→ Excerpt to read
== Segment start ==

Hell's Kitchen review

Hell's Kitchen Review - Broadway musical

There was never much question about the Broadway premiere of the Alicia Keys musical "Hell's Kitchen." Using classics like "Girl on Fire," "Fallin'," and "No One," Keys spent a year creating a somewhat autobiographical jukebox of her songs.

The show's November Public Theater debut had herky-jerky pace, a few too many groan-inducing passages, and a second act that lost sight of whatever point the drama was trying to make, while playing to sold-out audiences. (Jesse Green noted in his New York Times review that the show descended "directly into the potholes it spent its first half so smartly avoiding" following the break.)

But now, "Hell's Kitchen" is playing at the Shubert Theater, just a few blocks from the action-packed setting of the program. I got nervous having seen the first version last fall. But "Hell's Kitchen" has made its mark on Broadway; the updated production is exhilarating from start to finish and readily distinguishes itself as one of the few must-sees in a packed season.

Not that Michael Greif's production, which includes a book by Kristoffer Diaz, needed a significant makeover. There have been careful adjustments and trimmings rather than significant alterations, and the creative staff and cast are virtually the same. The principal variations are more polished technical aspects and, above all, a small but significant shift in emphasis.

== Segment end ==

→ Excerpted data
== Segment start ==

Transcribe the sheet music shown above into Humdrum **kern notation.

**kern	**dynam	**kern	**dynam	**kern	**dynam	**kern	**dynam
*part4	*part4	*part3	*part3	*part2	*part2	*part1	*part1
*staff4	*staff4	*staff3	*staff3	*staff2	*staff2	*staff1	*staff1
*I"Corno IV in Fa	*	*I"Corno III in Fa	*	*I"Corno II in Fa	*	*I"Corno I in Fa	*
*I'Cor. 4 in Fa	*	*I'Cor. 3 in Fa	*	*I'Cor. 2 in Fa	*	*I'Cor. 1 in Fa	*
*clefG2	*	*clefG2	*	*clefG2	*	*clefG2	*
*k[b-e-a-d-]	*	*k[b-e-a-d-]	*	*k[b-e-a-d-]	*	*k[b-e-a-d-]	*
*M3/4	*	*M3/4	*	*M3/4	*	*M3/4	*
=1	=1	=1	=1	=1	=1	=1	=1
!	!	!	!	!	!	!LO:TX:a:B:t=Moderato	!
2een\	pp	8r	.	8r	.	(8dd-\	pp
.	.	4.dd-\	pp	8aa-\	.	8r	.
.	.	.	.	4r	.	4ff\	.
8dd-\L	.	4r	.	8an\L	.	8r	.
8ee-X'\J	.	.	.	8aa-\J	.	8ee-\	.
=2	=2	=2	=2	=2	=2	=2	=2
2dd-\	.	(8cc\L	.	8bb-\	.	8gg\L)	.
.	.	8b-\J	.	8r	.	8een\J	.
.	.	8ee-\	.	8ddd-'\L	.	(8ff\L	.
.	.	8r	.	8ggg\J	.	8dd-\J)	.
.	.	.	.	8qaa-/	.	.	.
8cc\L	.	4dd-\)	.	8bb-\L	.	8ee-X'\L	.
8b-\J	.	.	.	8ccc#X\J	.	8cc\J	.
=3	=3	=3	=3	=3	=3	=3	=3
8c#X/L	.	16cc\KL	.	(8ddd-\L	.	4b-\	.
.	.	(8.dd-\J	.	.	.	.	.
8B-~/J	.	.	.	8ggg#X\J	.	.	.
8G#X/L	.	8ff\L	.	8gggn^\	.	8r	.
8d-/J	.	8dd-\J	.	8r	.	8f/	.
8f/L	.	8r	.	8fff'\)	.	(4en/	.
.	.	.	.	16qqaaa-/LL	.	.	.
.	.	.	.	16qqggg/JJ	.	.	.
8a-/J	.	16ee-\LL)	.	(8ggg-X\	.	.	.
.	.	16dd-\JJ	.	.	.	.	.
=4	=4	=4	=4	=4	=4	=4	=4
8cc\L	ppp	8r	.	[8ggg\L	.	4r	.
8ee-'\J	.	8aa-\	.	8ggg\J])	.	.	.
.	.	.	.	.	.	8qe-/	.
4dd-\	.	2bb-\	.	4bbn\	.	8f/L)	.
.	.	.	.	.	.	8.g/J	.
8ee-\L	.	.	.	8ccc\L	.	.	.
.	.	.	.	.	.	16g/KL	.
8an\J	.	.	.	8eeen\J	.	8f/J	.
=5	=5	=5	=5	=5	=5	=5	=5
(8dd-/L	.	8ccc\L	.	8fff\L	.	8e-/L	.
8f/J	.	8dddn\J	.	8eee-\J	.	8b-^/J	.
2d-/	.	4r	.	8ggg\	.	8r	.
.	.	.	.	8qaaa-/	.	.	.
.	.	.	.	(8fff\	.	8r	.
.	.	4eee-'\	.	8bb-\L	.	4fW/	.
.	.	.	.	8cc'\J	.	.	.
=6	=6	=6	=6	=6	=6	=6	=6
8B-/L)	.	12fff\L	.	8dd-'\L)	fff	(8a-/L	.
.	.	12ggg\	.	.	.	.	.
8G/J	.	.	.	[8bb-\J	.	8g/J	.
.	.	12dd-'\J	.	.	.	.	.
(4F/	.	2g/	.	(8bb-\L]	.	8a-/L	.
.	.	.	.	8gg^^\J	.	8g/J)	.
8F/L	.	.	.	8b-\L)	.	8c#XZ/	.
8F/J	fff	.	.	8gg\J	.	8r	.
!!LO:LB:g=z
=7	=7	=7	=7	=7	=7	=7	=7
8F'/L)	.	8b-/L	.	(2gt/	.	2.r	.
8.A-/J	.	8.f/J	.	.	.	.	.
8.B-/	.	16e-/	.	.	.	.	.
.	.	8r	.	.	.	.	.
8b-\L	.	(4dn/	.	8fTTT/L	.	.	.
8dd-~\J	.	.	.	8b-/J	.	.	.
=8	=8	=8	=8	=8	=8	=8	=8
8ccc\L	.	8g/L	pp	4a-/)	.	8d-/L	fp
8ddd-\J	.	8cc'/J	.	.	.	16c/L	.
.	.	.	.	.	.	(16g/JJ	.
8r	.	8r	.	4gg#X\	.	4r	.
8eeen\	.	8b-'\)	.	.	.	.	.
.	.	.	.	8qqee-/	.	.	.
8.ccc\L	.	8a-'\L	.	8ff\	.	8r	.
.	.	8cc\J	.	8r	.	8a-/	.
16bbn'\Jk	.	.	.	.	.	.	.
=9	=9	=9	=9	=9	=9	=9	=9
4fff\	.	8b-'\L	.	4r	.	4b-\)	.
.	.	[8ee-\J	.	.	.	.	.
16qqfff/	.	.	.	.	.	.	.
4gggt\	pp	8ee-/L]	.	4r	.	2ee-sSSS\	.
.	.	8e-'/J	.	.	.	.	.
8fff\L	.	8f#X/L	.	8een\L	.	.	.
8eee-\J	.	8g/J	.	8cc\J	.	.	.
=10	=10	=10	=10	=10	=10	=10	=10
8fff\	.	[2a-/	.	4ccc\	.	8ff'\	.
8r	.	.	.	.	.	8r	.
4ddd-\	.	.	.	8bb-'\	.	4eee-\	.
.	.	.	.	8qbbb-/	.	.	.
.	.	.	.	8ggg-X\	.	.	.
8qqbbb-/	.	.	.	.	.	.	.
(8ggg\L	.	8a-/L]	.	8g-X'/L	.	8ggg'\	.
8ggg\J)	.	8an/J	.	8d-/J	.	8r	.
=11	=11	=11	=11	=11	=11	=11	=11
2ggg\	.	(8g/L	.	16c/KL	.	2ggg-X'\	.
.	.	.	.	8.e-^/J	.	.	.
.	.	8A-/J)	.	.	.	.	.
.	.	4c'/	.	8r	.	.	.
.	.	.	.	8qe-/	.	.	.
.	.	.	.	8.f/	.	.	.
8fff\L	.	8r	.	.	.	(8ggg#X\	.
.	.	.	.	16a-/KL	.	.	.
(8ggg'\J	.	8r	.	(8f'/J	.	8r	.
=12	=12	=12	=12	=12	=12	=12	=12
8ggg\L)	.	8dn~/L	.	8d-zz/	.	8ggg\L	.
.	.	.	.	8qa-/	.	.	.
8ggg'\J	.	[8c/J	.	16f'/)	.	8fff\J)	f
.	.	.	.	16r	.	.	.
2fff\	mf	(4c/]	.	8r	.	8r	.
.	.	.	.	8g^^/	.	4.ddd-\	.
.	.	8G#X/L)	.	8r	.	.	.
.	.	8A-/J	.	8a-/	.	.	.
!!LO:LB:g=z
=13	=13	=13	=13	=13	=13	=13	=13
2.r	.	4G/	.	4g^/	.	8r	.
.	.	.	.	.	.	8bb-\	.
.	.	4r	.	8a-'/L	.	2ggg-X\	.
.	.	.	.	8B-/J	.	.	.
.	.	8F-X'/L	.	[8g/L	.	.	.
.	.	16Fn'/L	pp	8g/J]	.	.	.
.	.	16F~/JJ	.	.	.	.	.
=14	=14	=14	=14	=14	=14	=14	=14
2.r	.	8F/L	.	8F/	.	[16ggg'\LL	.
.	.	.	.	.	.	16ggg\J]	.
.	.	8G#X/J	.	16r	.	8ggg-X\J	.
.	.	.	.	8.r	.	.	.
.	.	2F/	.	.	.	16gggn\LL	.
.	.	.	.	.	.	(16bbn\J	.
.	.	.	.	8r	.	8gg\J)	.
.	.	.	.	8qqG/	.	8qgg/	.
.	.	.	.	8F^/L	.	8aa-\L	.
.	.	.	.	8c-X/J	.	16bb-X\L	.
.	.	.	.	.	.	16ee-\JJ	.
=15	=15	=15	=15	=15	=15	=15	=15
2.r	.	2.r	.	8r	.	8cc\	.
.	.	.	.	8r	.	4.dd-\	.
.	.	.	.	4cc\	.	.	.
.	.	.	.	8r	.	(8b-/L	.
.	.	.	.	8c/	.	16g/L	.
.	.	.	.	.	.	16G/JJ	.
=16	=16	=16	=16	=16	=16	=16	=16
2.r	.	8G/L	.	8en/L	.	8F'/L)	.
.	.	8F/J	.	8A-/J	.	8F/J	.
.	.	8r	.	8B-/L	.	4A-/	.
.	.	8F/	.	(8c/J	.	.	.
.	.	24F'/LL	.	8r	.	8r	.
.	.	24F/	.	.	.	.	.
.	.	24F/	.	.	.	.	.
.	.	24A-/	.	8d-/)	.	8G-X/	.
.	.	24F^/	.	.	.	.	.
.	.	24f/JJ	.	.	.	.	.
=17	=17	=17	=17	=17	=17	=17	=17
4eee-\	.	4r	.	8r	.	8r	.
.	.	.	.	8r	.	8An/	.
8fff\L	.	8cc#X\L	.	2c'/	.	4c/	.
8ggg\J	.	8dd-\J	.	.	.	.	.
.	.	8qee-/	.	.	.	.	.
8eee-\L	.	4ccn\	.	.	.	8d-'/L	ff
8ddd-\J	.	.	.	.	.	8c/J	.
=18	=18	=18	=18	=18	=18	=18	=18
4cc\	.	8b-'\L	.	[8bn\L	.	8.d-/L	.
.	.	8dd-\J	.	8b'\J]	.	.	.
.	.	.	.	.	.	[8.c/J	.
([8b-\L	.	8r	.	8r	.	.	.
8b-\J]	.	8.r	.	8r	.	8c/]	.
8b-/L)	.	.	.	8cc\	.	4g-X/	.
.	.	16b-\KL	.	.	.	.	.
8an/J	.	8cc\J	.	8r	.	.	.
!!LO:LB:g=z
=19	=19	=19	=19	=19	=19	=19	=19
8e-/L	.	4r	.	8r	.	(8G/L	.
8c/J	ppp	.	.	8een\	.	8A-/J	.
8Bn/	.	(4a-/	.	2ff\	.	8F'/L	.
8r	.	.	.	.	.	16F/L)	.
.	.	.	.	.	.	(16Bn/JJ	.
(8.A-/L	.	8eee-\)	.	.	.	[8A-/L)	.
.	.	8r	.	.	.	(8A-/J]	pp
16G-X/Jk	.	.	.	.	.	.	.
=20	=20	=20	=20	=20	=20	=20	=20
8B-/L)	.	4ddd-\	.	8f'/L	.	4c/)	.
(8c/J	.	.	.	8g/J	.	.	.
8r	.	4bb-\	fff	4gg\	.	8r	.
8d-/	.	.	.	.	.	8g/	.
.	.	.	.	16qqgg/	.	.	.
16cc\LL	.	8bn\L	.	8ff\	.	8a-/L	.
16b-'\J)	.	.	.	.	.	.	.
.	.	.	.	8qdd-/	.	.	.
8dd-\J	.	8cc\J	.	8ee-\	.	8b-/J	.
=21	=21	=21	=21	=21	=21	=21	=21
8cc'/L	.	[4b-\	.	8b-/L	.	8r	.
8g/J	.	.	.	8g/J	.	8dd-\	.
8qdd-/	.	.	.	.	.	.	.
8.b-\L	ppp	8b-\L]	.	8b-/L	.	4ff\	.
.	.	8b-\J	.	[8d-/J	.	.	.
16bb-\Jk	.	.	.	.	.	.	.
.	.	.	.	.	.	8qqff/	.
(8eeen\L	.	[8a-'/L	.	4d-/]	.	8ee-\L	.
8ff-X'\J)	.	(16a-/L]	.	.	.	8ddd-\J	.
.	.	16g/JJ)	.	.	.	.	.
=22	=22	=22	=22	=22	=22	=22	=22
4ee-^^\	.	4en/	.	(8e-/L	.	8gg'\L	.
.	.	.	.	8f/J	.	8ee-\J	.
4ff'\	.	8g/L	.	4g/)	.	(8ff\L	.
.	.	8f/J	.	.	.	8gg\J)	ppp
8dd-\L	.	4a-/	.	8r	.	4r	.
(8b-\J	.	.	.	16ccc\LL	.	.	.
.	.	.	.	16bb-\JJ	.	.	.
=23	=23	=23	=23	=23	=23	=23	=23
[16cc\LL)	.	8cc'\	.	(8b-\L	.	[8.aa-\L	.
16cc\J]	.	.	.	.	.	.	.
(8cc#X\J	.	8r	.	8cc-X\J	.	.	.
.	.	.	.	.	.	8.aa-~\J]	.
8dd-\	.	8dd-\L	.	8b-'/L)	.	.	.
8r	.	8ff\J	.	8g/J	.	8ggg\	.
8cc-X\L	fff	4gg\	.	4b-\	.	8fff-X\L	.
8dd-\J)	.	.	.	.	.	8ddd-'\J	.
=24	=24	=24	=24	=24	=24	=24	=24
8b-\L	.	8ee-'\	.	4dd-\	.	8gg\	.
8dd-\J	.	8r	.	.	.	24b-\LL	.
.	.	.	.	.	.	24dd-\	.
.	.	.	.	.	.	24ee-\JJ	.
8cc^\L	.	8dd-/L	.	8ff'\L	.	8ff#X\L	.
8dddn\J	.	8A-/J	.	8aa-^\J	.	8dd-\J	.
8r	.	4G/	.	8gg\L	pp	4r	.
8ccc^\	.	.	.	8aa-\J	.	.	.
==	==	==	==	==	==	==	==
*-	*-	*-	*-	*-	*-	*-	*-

== Segment end ==

→ Tasks to carry out
(a) In the Hell's Kitchen review, translate this sentence into Spanish: "There have been careful adjustments and trimmings rather than significant alterations, and the creative staff and cast are virtually the same."
(b) Name every person the Hell's Kitchen review mentions by name.
(c) Write the next part of the Hell's Kitchen review, starting after its final sentence.

→ Task answers
(a) Ha habido ajustes y recortes cuidadosos en lugar de alteraciones significativas, y el equipo creativo y el elenco son prácticamente los mismos.

(b)
Alicia Keys
Jesse Green
Michael Greif
Kristoffer Diaz

(c)
The story begins with a new line that makes that change clear right away: "Because I'm your mother, that's why." The Keys stand-in, 17-year-old Ali (the amazing Maleah Joi Moon), and her mother Jersey (Shoshana Bean, in great form), are clearly having a regular quarrel when we are thrust into the middle of it. Jersey has been parenting her daughter alone, with little assistance from Ali's father, Davis (Brandon Victor Dixon), and she is fiercely protective of her child. Living in the area of the show's title, just off Times Square, Jersey worries that her daughter may become victim of the various risks of the streets. It's the late 1990s, and Jersey is ready for Mayor Giuliani to "clean all of this right up."

Naturally, these parental worries come through as persistent pestering to Ali, who, following her mother's closing remarks, gives us a tour of her life at Manhattan Plaza, a Midtown haven that has been providing artists with government-subsidized housing since 1977 (and where Keys grew up). Ali scans her territory, the complex and its neighboring streets, with her closest friends Tiny (Vanessa Ferguson) and Jessica (Jackie Leon).